(Extracted information Opens)
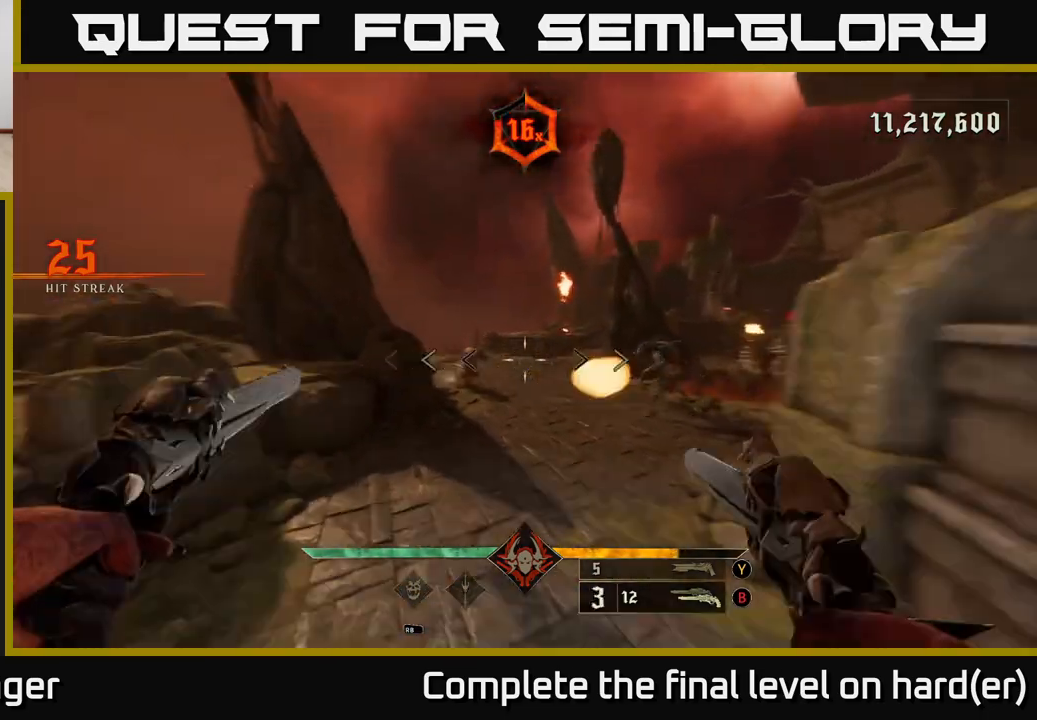
{"buttons": ["R2"], "left_stick": "up-right", "right_stick": "down", "events": [[83, "R2", "up"], [83, "right_stick", "center"], [217, "right_stick", "up-left"], [383, "right_stick", "center"], [450, "left_stick", "up-right"], [500, "R2", "down"], [500, "right_stick", "down"]]}
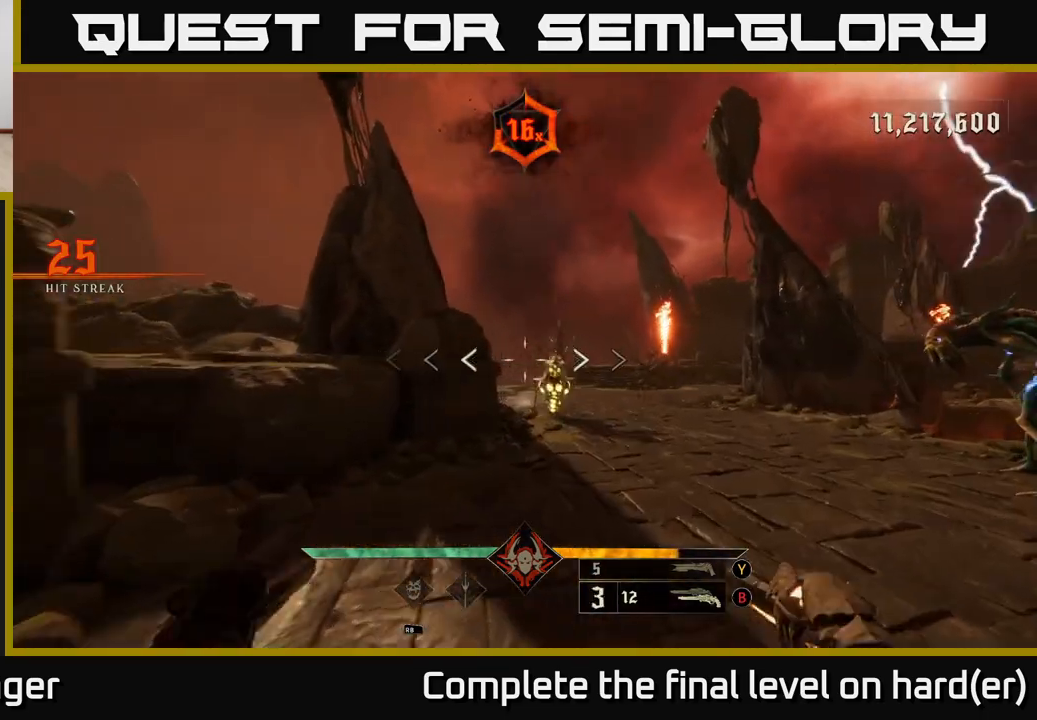
{"buttons": [], "left_stick": "up-right", "right_stick": "center", "events": [[83, "left_stick", "up"], [100, "R2", "up"], [100, "right_stick", "center"], [233, "left_stick", "up-right"], [383, "Y", "down"], [450, "Y", "up"]]}
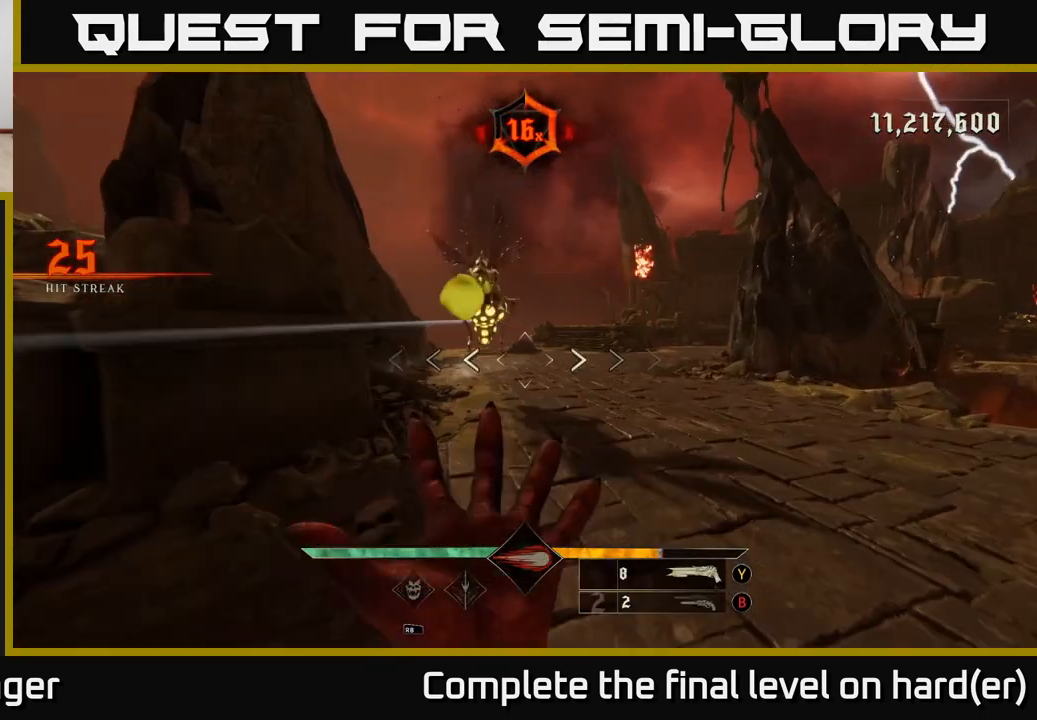
{"buttons": [], "left_stick": "right", "right_stick": "left", "events": [[33, "L2", "down"], [67, "right_stick", "left"], [217, "L2", "up"], [400, "left_stick", "right"]]}
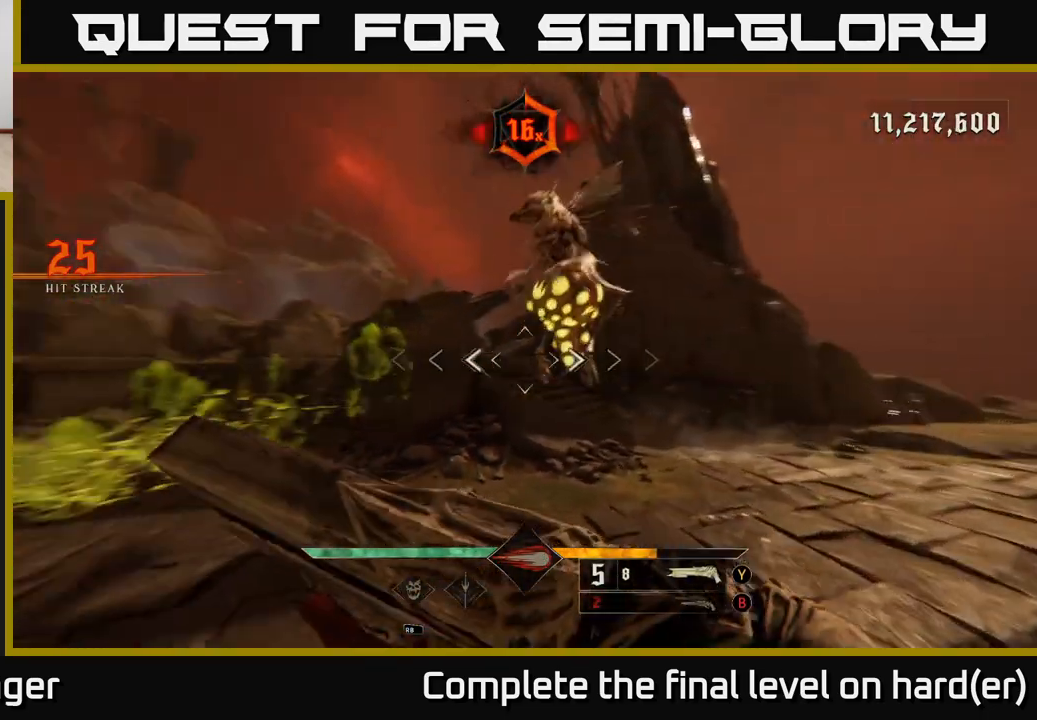
{"buttons": [], "left_stick": "down-right", "right_stick": "center", "events": [[33, "L2", "down"], [150, "L2", "up"], [383, "left_stick", "down-right"], [400, "R2", "down"], [467, "right_stick", "center"], [500, "R2", "up"]]}
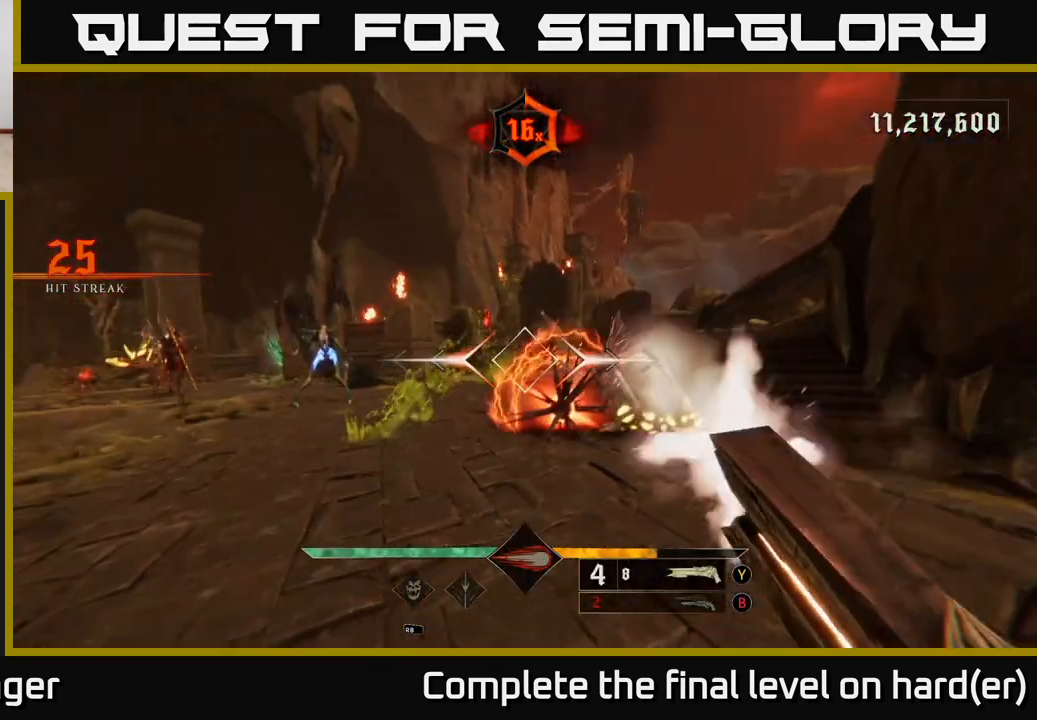
{"buttons": [], "left_stick": "down", "right_stick": "right", "events": [[217, "left_stick", "down"], [500, "right_stick", "right"]]}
(Extracted information Closes)
◆ **Problem requirements**
Please transcribe the material above exactly as written. Leave the pictures out.

◆ **Expected output**
{"buttons": ["R2"], "left_stick": "up-right", "right_stick": "down", "events": [[83, "R2", "up"], [83, "right_stick", "center"], [217, "right_stick", "up-left"], [383, "right_stick", "center"], [450, "left_stick", "up-right"], [500, "R2", "down"], [500, "right_stick", "down"]]}
{"buttons": [], "left_stick": "up-right", "right_stick": "center", "events": [[83, "left_stick", "up"], [100, "R2", "up"], [100, "right_stick", "center"], [233, "left_stick", "up-right"], [383, "Y", "down"], [450, "Y", "up"]]}
{"buttons": [], "left_stick": "right", "right_stick": "left", "events": [[33, "L2", "down"], [67, "right_stick", "left"], [217, "L2", "up"], [400, "left_stick", "right"]]}
{"buttons": [], "left_stick": "down-right", "right_stick": "center", "events": [[33, "L2", "down"], [150, "L2", "up"], [383, "left_stick", "down-right"], [400, "R2", "down"], [467, "right_stick", "center"], [500, "R2", "up"]]}
{"buttons": [], "left_stick": "down", "right_stick": "right", "events": [[217, "left_stick", "down"], [500, "right_stick", "right"]]}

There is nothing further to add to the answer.